I like it, even thou it is a bit different than my view on how Telion looks.


----------



## Angel of Blood (Aug 18, 2010)

NOT a fan tbh


----------



## bobss (May 18, 2008)

I kinda like it. The close-up shot of the bolt pistol looks good and the Scout's armour has nice details like chips, scratches and stuff. The concept is basic and effective, and the artwork is clean. I think it suits the product's format. I wouldn’t want a really detailed cover for anything other than a hardback novel, I guess. Just my opinion.


----------



## Fire Tempered (Dec 16, 2010)

Don't like that comic book style, though it's maybe suitable for audio drama.


----------



## Worldkiller (Jun 16, 2010)

Hmm... this looks familiar...

http://www.blacklibrary.com/Warhammer-40000/Space-Marines/Sons-of-Dorn.html

Oh yeah...


----------



## bobss (May 18, 2008)

Worldkiller said:


> Hmm... this looks familiar...
> 
> http://www.blacklibrary.com/Warhammer-40000/Space-Marines/Sons-of-Dorn.html
> 
> Oh yeah...


Just clicked your link and saw the quote:


> "A talented storyteller.”— Michael Moorcock


If you've read _Sons of Dorn _you'll know what I mean, I really don't get the logic of that quote. I'm pretty sure what was planned to be a trilogy flopped and got axed by Black Library.


----------



## Words_of_Truth (Sep 20, 2007)

Rambo's Dad!


----------



## Cowlicker16 (Dec 7, 2010)

I never imagined a man of stealth in the Ultramarines to wear a cape, could just imagine that flapping in the wind so people see him or rustling the leaves so they hear him coming, but I do kinda like it, nothing to really complain about for me


----------



## Bane_of_Kings (Oct 28, 2009)

bobss said:


> Just clicked your link and saw the quote:
> 
> If you've read _Sons of Dorn _you'll know what I mean, I really don't get the logic of that quote. I'm pretty sure what was planned to be a trilogy flopped and got axed by Black Library.


Read _Book of Secrets_, a non-Black Library work, and that is Angry Robot, also by the same author.
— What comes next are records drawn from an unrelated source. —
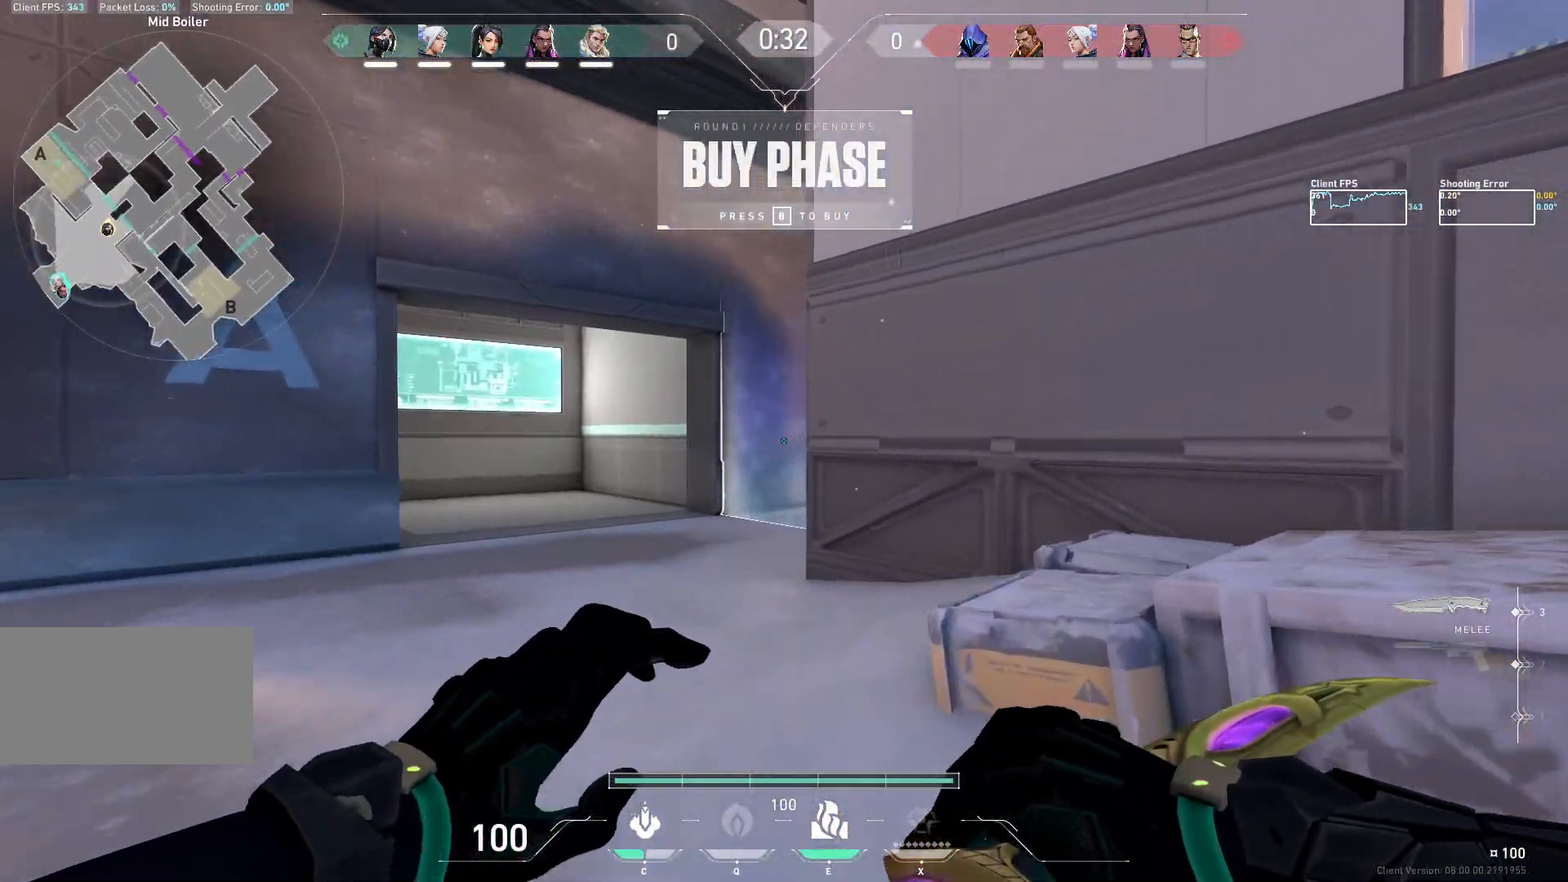
{"keys": ["a"], "mouse": [], "events": [[200, "a", "down"], [450, "w", "up"]]}
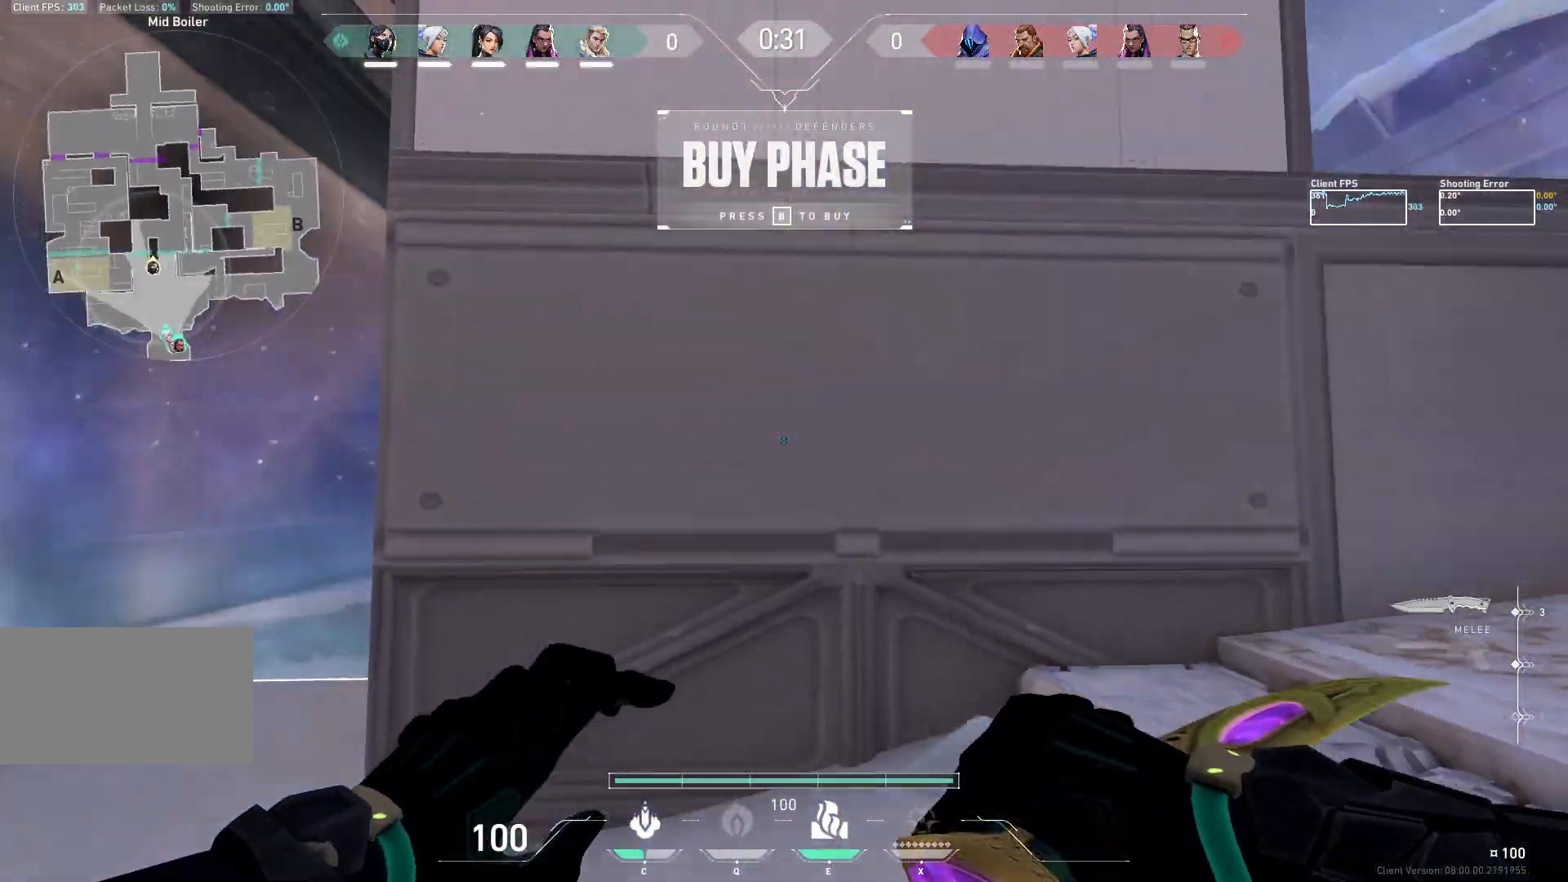
{"keys": ["a"], "mouse": [], "events": []}
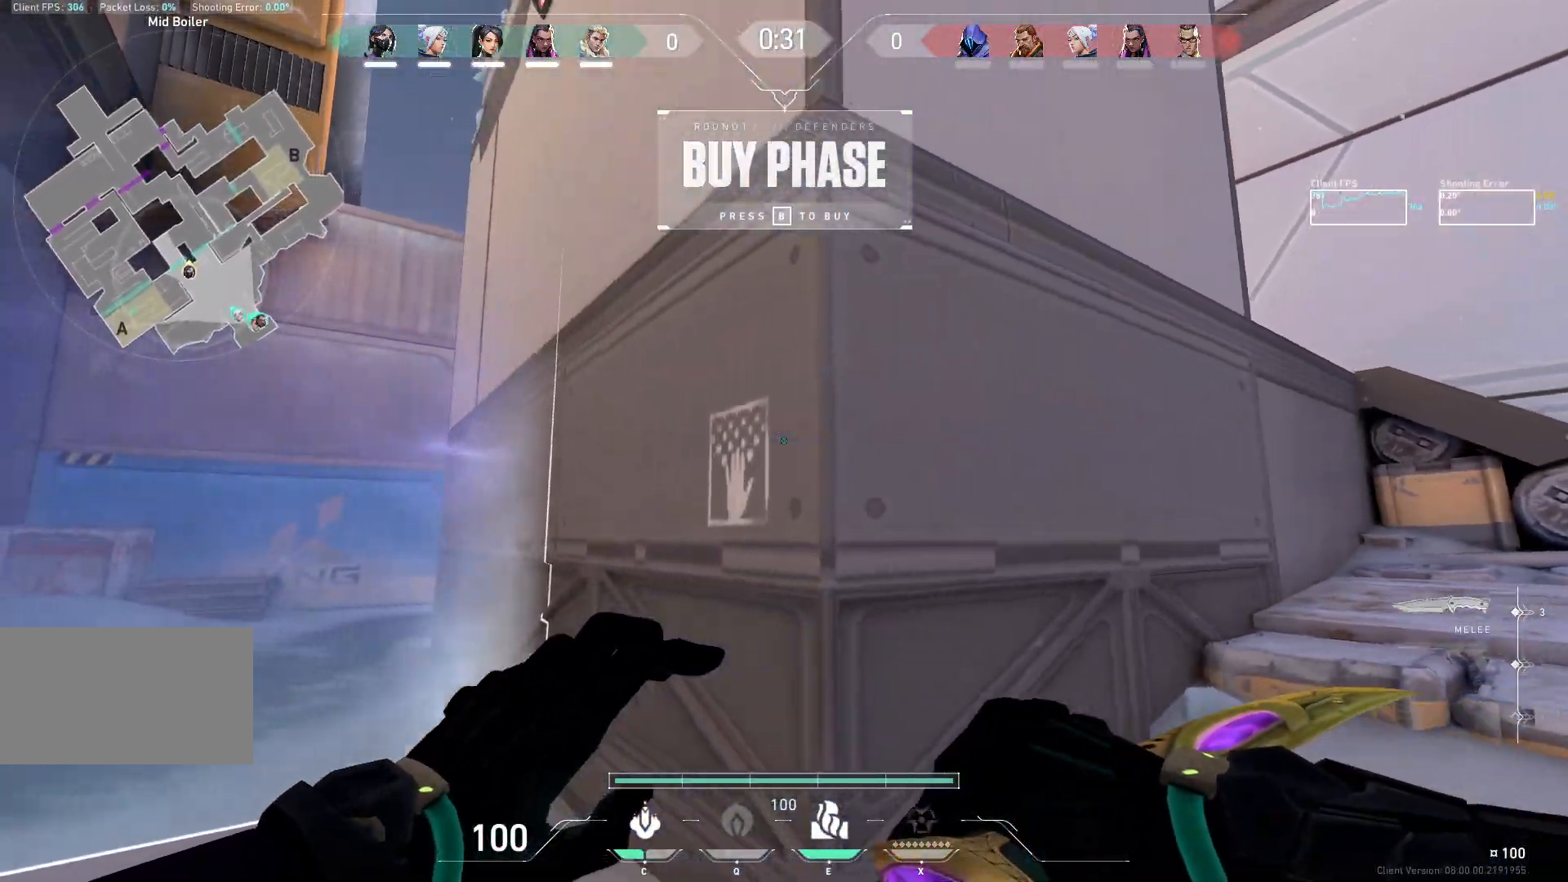
{"keys": ["w"], "mouse": [], "events": [[317, "w", "down"], [467, "a", "up"]]}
I enjoyed it a lot, although I don't know if that's the one that Moorcock's referring to.

EDIT: I have a review coming up for it soon, as a matter of fact.


----------



## Chaosveteran (Aug 29, 2010)

cover looks very bland...like poor cgi


----------



## bobss (May 18, 2008)

Bane_of_Kings said:


> Read _Book of Secrets_, a non-Black Library work, and that is Angry Robot, also by the same author. I enjoyed it a lot, although I don't know if that's the one that Moorcock's referring to.
> 
> EDIT: I have a review coming up for it soon, as a matter of fact.


So... have you read _Sons of Dorn_ then? 'Cause this just seems like a case of a talented author applied to a system he can't grasp.


----------